Sokwani Chilembo the Chief Executive Officer of Zambia Chamber of Mines said on Thursday that the country’s mineral revenues had suffered a whopping 30% drop in the past three months.
He said the mining companies’ collapse in revenues can be attributed to two main factors such as severe global restrictions on movement which have adversely affected the mining supply chain, and hindered the export of copper as well as the copper price which is down on average by 12% over the period when compared to 2019.
“So, while companies have been able to maintain production levels, they have struggled to export and sell their copper, and have received a considerably lower price for the sales they have made,” he said.
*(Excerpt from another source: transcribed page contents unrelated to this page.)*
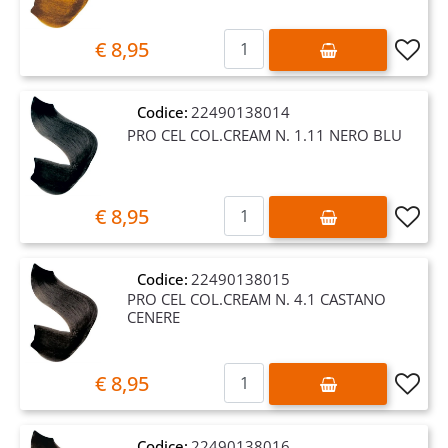
Quantità
€ 8,95
Codice:
22490138014
PRO CEL COL.CREAM N. 1.11 NERO BLU
Quantità
€ 8,95
Codice:
22490138015
PRO CEL COL.CREAM N. 4.1 CASTANO
CENERE
Quantità
€ 8,95
Codice:
22490138016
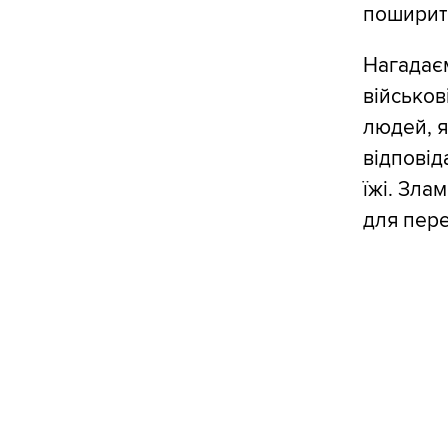
поширить
Нагадаєм
військов
людей, я
відповід
їжі. Зла
для пере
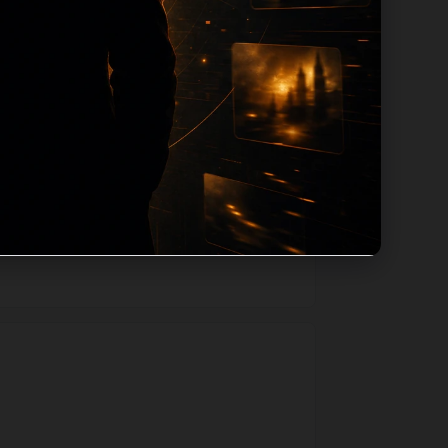
路径，减少用户反复返回搜索页。第6篇作
如果后续发现页面缺图、标题过短、描述为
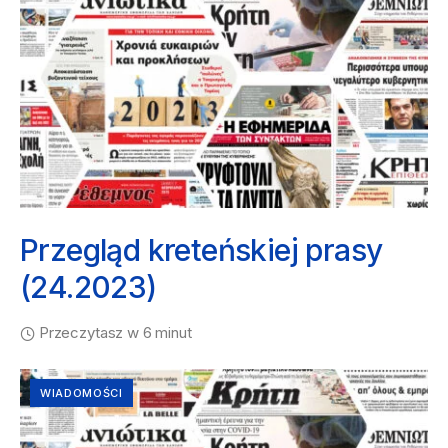
Przegląd kreteńskiej prasy
(24.2023)
Przeczytasz w 6 minut
WIADOMOŚCI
Chilembo noted that the fall in mining revenues has led to a corresponding fall in mineral royalty payments which are estimated to have come in at approximately $60-65 million over the three months, rather than the $85-90 million that could have been expected, demonstrating how closely Government revenues mirror the fortunes of the mining industry.
Regarding the collapse in mining revenues and royalty collections, Chilembo said COVID-19 pandemic has evidently had a large negative effect on economic activity in Zambia as is clear from the data on mining royalties, government revenues will also fall as activity and trade decline.
He stressed that given escalating mining costs over recent years, and a drying up of capital, COVID-19 has added unbearable pressure on mining finances.
Chilembo clarified that between 50 percent and 60 percent of the respondents to the Impact Capital Africa (ICA) June survey from the mining and mining services sector, mainly representing smaller operators, believe that their businesses will ultimately fail within the next three to 12 months.
“This finding is of great concern, given the significance of the sector to the wider Zambian economy,” he stated.
According to the World Bank forecast, economic growth in Sub-Saharan Africa will decline from 2.4 percent in 2019 to between minus 2.1 and minus 5.1 percent in 2020 due to the impact of the global pandemic.